La négociation collective a indéniablement permis une amélioration du niveau de vie de la population salariée américaine pendant les Trente Glorieuses. Mais d’une part, elle l’a fait pour une frange limitée de cette population, essentiellement masculine et blanche. D’autre part, force est de constater qu’il n’en est plus de même depuis les années 1980. Le champ d’influence de la négociation collective s’est en effet considérablement rétracté avec le déclin syndical. Le choix d’avoir fait de la négociation collective – de surcroît au niveau de l’entreprise — la pierre angulaire de l’activité syndicale a considérablement fragilisé le syndicalisme américain à partir des années 1980. En effet, celle-ci va se dérouler dans un contexte de plus en plus défavorable aux salarié-e-s. Les entreprises, soumises à une pression concurrentielle redoublée sur des marchés de plus en plus déréglementés et mondialisés, n’ont eu de cesse de chercher à réduire leurs coûts et à faire peser en permanence sur les travailleurs-euses la menace des délocalisations dans les tats du Sud où la législation sociale est la plus faible et, de façon croissante, à l’étranger. Les secteurs de l’industrie manufacturière, davantage exposés à la concurrence mondiale que les activités de services, ont été particulièrement touchés. Mais certaines activités ou fonctions de services, aisément externalisables, grâce au développement des technologies de l’information et des télécommunications, ne sont pas à l’abri du phénomène de délocalisation.

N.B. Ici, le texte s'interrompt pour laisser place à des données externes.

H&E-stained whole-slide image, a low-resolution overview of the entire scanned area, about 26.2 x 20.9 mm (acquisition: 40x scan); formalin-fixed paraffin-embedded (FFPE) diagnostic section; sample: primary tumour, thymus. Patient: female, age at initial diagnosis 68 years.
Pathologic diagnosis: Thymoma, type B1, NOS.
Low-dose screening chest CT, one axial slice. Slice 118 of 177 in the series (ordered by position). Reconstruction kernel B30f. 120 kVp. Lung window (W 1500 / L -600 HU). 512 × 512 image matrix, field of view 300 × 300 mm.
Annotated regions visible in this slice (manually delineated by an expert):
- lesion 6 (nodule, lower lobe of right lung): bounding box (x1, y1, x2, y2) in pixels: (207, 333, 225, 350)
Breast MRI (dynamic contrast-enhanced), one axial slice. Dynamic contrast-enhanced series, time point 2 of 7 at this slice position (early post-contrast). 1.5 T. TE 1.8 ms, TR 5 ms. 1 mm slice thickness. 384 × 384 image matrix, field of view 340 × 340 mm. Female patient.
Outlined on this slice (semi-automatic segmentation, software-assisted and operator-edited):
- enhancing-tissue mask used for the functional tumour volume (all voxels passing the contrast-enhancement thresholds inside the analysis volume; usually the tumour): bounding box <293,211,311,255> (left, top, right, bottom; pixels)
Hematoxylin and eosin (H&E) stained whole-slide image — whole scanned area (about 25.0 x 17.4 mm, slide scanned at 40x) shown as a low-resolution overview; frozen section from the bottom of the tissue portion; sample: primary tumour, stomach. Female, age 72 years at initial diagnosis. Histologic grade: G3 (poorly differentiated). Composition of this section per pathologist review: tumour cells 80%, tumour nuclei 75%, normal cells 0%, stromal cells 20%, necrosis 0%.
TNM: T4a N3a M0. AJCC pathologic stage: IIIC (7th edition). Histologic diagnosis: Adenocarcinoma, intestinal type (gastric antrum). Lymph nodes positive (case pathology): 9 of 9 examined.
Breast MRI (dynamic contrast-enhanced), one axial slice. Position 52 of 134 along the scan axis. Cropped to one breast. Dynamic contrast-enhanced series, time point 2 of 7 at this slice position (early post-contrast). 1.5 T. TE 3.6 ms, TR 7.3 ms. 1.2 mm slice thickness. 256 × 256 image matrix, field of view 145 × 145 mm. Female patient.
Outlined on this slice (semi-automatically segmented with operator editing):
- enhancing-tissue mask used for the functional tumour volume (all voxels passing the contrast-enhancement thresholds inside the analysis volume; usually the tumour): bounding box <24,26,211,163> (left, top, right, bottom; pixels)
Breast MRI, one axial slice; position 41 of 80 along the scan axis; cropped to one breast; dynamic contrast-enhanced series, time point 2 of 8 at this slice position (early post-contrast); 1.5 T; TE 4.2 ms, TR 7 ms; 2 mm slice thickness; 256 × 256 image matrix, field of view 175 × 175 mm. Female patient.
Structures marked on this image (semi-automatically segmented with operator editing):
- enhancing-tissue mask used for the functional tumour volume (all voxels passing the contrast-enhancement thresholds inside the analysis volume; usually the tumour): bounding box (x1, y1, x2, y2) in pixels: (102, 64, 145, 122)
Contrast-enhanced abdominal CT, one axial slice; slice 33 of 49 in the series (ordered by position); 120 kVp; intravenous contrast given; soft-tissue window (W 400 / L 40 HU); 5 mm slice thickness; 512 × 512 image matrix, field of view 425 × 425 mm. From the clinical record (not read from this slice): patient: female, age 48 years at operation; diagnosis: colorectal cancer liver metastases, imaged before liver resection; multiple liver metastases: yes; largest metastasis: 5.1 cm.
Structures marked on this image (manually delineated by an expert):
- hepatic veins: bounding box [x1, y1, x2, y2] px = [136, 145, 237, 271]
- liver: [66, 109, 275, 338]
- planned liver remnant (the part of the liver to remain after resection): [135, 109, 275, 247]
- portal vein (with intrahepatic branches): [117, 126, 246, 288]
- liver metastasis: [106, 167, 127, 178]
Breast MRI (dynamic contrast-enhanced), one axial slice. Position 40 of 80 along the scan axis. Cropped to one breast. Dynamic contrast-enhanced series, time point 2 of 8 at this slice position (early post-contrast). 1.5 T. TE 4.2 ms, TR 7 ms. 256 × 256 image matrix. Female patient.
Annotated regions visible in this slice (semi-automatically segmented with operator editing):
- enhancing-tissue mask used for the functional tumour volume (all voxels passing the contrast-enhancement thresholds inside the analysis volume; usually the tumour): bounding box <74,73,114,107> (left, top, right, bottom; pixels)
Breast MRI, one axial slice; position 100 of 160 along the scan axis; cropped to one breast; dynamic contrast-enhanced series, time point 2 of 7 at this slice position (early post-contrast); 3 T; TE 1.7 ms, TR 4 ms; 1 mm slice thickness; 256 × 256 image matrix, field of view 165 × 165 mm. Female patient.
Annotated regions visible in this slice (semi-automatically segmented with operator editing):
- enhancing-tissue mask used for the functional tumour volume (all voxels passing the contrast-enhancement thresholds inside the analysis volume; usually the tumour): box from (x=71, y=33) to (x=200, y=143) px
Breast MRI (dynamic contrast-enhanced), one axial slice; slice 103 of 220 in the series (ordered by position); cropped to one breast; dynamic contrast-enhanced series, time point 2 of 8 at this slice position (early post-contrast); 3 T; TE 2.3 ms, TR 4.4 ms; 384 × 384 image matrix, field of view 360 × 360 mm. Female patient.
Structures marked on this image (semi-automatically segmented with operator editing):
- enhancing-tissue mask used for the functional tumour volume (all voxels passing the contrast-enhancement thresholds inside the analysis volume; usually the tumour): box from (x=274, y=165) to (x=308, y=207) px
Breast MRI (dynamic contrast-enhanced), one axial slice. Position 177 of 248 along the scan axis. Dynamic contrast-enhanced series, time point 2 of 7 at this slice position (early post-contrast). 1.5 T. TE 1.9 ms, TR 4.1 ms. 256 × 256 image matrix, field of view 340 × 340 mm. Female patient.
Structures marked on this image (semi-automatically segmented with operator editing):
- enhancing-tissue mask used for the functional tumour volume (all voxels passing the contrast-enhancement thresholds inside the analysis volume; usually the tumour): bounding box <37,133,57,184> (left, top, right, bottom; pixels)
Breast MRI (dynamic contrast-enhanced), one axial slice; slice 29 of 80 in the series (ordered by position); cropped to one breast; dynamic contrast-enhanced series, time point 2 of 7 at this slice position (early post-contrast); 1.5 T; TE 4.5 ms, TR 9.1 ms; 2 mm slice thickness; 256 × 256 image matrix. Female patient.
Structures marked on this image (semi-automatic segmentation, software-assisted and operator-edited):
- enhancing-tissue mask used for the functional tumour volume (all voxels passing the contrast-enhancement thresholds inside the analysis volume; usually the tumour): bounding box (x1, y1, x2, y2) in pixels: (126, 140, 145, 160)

Le renouvellement des accords collectifs, depuis les années 1980, témoigne ainsi d’une tendance ininterrompue aux concessions salariales (étant souvent supportées par les nouveaux embauchés), facilitée par les stratégies syndicales de coopération avec le management. De sorte que non seulement les salaires réels connaissent une stagnation depuis plusieurs décennies, mais de surcroît, le nombre de salarié-e-s couverts par des dispositifs de protection sociale d’entreprise diminue irréversiblement : ils ne sont plus que 59% en 2005 à être couverts par une assurance-maladie tandis que la proportion de ceux qui bénéficient d’un dispositif traditionnel de retraite complémentaire n’est plus que de 21% (50% si l’on y ajoute les plans d’épargne salariale qui ne sont pas de véritables régimes de retraite). Le secteur automobile et la stratégie développée par le syndicat UAW (United Auto Workers) chez les trois grands de l’automobile américaine (General Motors, Ford et Daimler Chrysler) sont particulièrement révélateurs de cette tendance à la dégradation des normes salariales. Cette situation est aggravée par la Loi sur les faillites qui autorise les employeurs à dénoncer les accords existants et à remettre en cause tous les acquis obtenus par les syndicats pour leurs membres. En outre, les restructurations massives opérées actuellement par ces grandes entreprises laissent les travailleurs-euses syndiqués face à des choix individuels sur lesquels les syndicats se retrouvent sans prise : accepter ou non les indemnités de départ offertes par les employeurs pour se débarrasser d’une main-d’œuvre devenue trop coûteuse dans un contexte de surcapacité productive. Pourtant, la perte occasionnée par ces départs potentiels n’en affaiblira que plus l’UAW.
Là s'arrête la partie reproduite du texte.